English Place-name Society

Survey of English Place-Names

A county-by-county guide to the linguistic origins of England’s place-names – a project of the English Place-Name Society, founded 1923.

The Cobbetts

Early-attested site in the Parish of Ewhurst

Historical Forms

  • Cobbats 1518–29 ECP
  • Cobbettes 1533–8 ib

Etymology

The Cobbetts (6″) is Cobbats 1518–29 ECP, Cobbettes 1533–8 ib.There are various examples of cobbet (t )s as a farm- or field-name in Surrey, and doubtless some of them, like Cobbett Hill in Ash supra 137 involve a personal name Cobate or Cobbet , but such field-names as Cobett in Byfleet (1470Ct ) and Cobbett in Weybridge (1548LRMB ) suggest the existence also of a significant word cobbet (t ), which may in its turn be the source of at least some of the examples of Cobbet (t ) used as a surname. The natural thing is to start from an element cob , but that word is used in a multiplicity of senses (v. NED, EDD), and its etymological and semantic development is obscure.

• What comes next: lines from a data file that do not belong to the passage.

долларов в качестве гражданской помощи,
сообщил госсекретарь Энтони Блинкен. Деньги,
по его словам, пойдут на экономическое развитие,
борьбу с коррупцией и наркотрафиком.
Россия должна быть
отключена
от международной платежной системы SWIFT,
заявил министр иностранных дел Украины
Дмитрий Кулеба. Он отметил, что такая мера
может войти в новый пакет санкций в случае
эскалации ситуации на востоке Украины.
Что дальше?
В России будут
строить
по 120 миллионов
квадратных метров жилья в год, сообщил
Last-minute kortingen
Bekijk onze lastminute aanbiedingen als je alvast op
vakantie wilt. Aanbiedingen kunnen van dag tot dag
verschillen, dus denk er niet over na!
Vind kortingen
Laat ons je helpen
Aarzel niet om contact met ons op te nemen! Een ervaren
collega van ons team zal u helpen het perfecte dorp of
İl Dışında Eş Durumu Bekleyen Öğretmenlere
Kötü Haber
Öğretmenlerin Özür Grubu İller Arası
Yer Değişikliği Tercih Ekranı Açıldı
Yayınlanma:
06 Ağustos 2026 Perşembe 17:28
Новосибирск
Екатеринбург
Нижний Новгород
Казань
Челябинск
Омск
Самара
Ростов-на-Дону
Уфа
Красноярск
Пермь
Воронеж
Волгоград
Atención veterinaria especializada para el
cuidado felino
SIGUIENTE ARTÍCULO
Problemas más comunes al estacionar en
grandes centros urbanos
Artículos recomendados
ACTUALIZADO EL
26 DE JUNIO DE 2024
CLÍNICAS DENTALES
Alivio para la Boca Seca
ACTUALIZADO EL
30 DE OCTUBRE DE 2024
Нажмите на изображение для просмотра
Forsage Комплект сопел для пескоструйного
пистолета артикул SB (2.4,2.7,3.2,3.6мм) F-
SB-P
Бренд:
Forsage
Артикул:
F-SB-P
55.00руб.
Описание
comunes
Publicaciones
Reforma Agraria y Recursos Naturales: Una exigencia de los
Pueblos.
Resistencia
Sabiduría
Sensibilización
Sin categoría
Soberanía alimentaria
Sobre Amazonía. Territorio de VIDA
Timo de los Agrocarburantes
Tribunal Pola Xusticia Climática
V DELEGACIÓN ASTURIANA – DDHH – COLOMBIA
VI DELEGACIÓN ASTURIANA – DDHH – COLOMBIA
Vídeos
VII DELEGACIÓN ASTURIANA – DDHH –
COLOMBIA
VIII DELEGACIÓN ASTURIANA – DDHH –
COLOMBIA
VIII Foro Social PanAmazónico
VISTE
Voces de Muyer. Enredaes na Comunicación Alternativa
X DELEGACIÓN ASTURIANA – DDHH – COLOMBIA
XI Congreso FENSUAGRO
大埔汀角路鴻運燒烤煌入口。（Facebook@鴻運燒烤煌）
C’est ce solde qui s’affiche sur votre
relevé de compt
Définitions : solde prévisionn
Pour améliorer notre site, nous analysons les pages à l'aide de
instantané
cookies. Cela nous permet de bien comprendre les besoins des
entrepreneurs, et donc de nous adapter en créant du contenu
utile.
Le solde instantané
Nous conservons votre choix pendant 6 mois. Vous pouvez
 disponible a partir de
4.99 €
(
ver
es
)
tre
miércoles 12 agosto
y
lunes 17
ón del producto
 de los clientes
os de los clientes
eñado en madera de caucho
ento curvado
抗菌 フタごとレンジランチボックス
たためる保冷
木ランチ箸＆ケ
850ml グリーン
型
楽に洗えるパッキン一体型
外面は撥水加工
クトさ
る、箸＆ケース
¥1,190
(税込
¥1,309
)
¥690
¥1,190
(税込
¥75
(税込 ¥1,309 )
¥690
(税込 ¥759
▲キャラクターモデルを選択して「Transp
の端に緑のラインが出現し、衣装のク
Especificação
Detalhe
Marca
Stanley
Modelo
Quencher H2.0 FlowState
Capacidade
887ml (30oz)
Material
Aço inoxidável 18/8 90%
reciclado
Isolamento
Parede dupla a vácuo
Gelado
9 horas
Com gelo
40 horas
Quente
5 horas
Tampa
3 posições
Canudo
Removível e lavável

Wallenberg (KPN 244) tries to make a case for an OE  cobba , 'hill,' and quotes in support ModEng cob (evidenced from 1420) 'something rounded or forming a roundish lump, a head or top,' but the 1420 example in the NED is one of cobbe used in a colloquial sense 'a big or important man,' and is irrelevant to the matter, and though cob is used from the 16th century onwards of various rounded things, no single example has so far been found of cob used of a hill or any topographical feature. One of the uses of cob is for a rounded nut, and it may be that that word was in Surrey extended to a tree bearing such nuts. EDD s. v. cob 17 notes that it is used in Surrey of the horse-chestnut tree. It may be that cobbet is a derivative of this word cob , denoting a small group of such trees with the common collective et -suffix, for which v. infra 358–9.